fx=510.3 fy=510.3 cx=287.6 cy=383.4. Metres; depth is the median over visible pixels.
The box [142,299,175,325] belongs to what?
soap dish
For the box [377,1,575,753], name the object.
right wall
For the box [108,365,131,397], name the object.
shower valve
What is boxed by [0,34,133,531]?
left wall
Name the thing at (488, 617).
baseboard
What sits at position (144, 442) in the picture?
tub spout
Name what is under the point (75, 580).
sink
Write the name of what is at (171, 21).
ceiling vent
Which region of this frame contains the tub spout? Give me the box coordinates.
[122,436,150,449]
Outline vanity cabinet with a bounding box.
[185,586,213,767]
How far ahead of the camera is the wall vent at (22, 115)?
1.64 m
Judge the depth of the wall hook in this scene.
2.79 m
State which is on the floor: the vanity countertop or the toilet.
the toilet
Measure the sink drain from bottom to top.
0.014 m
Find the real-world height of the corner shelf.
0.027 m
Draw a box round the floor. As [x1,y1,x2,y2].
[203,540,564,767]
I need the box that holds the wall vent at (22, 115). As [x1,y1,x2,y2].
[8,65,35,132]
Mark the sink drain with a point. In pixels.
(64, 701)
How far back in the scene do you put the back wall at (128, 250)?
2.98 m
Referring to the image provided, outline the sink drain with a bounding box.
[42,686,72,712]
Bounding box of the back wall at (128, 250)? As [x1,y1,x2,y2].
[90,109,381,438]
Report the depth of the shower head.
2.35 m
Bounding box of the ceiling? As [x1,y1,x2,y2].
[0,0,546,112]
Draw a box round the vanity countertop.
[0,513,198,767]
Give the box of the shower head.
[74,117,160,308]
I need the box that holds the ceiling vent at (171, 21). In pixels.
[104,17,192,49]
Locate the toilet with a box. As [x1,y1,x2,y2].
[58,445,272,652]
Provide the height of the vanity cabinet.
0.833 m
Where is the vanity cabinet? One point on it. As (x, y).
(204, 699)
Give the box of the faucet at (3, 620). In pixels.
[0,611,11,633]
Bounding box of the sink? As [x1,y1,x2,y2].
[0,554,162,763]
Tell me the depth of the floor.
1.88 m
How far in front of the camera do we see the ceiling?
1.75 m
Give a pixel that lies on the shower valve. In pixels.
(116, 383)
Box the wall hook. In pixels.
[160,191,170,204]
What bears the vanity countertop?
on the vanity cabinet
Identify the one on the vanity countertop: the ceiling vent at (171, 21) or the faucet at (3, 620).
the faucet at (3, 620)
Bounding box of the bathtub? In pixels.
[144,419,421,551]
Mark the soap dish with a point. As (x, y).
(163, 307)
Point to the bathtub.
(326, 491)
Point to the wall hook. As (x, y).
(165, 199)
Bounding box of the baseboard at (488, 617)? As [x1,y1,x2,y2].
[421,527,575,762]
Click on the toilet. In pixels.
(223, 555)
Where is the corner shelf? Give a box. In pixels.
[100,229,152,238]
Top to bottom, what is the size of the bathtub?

----------------

Work item:
Take the line that contains "Click on the toilet. In pixels." and every line after it to the end of the entries above, and reproduce them exactly.

Exercise result:
Click on the toilet. In pixels.
(223, 555)
Where is the corner shelf? Give a box. In pixels.
[100,229,152,238]
Top to bottom, what is the size of the bathtub?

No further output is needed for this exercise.